Shemb Shemb

She worked with her mother to build a traditional handicrafts business that empowered the community.

Selyna Peiris
Sri Lanka

I cannot tell the story of our business without first telling you about my mother, Sandra Wanduragala - the founder of this company.

My mother started this venture in 1991 as a means of empowering herself and the women around her. She came from a background that helped her understand the problems of women living in rural areas and the business was born out of her desire to help others.


She not only retained the essence of the local artisans’ craft but found a way to market it globally.

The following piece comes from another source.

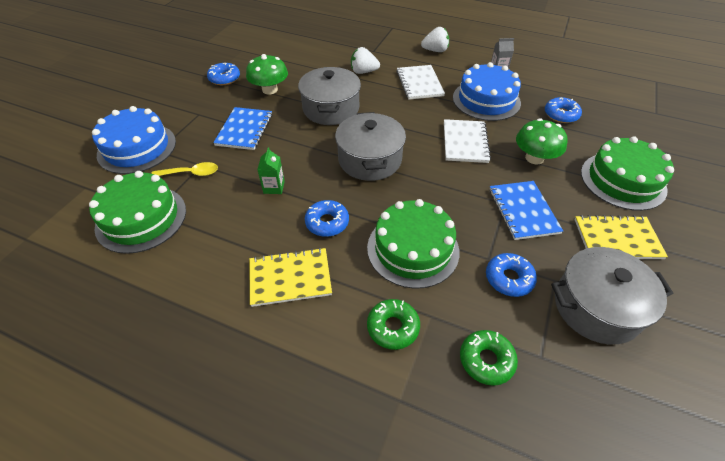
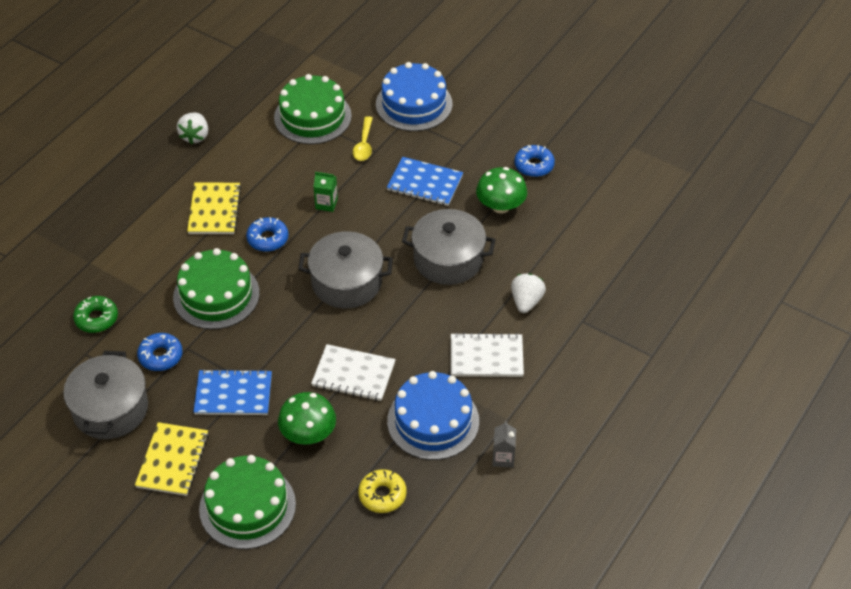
camera: 100 degrees right, 0 degrees up
(393, 327) = (145, 268): green donut -> none
(435, 50) = (571, 394): white strawberry -> white strawberry (195, 136)
(561, 115) = (382, 495): blue donut -> yellow donut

The business which started with 15 local women working out of my mother’s home garage now has over a thousand contributing artisans. All of them have been bringing out the beauty of the traditional Sri Lankan loom. While the quality of the fabric itself is high, my mother recognized the need for modern expressions of the fabric and she diversified into high-demand products like toys early on. The revenues from this helped stabilize the company.

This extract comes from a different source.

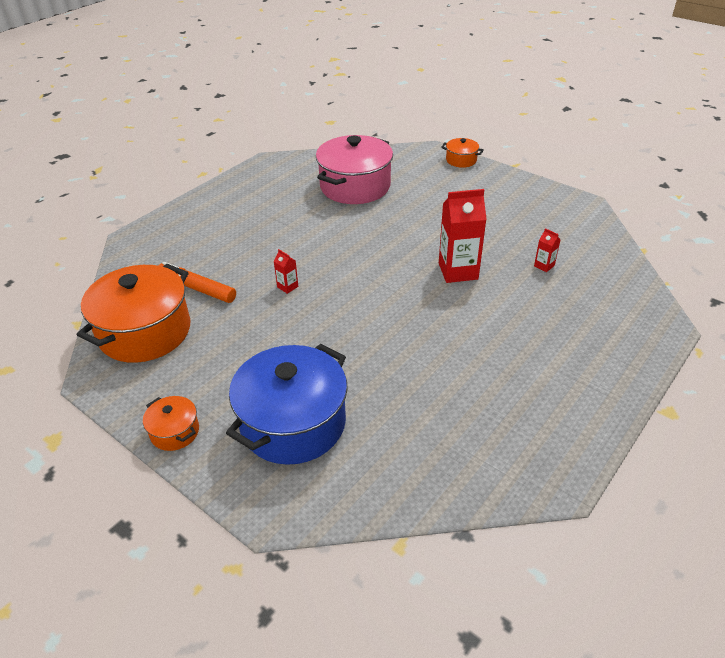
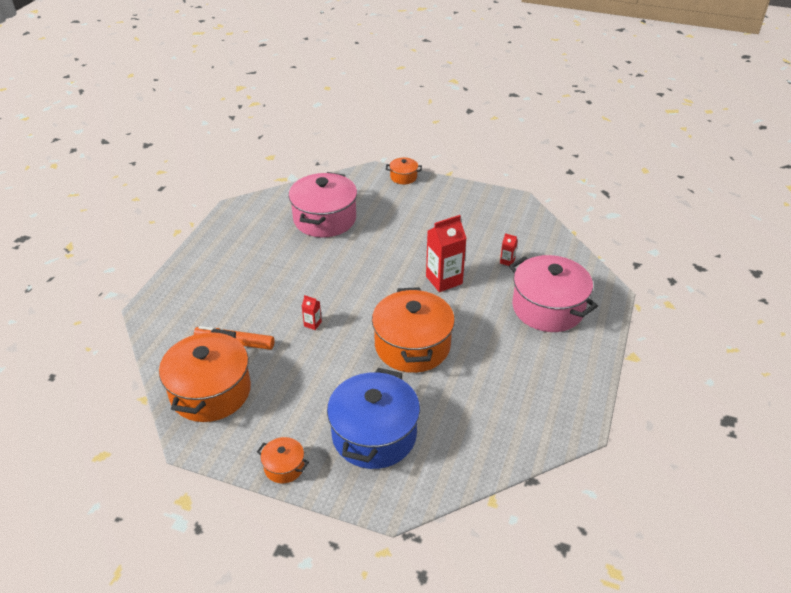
camera: 20 degrees left, 0 degrees up
(387, 334) = (412, 346): none -> orange pot
(574, 327) = (548, 308): none -> pink pot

Together they grew the company’s reach far beyond the shores of Sri Lanka.


The biggest problem rural craft and talent face is that they don’t have wide markets within their reach. And this makes it difficult to have a healthy income flow. My mother and I rely heavily on social media to get us this access to bigger markets. We have also understood that though the craft is traditional, we can always design the product according to international tastes. And now we get orders from customers all over the world. That’s a joint win, for both our heritage and our business.


Through the pandemic distress, they never forgot their artisans or their core community.

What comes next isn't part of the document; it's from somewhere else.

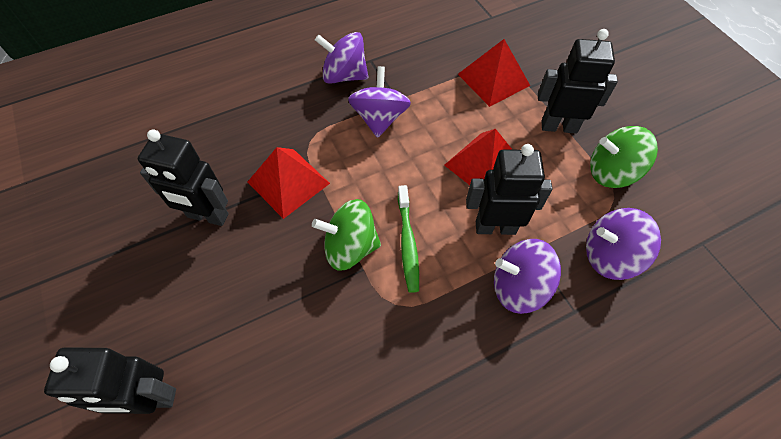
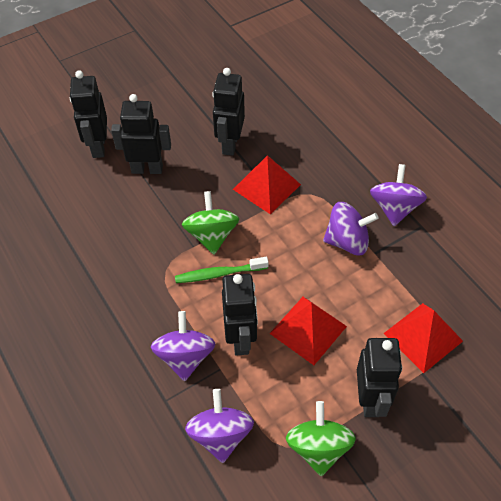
camera: 85 degrees right, 5 degrees down
(219, 323) = (147, 169): none -> black robot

We refused to shut down during the pandemic. We navigated our way through the crisis. We could have discontinued handloom because its sales got affected and just focused on making toys for export but that would have compromised the artisans. So instead we just innovated, innovated, innovated. To keep the handloom community going. We even wove environment-friendly, reusable masks.

The world is moving towards ethical, sustainable and natural products. And we will be right there to meet them.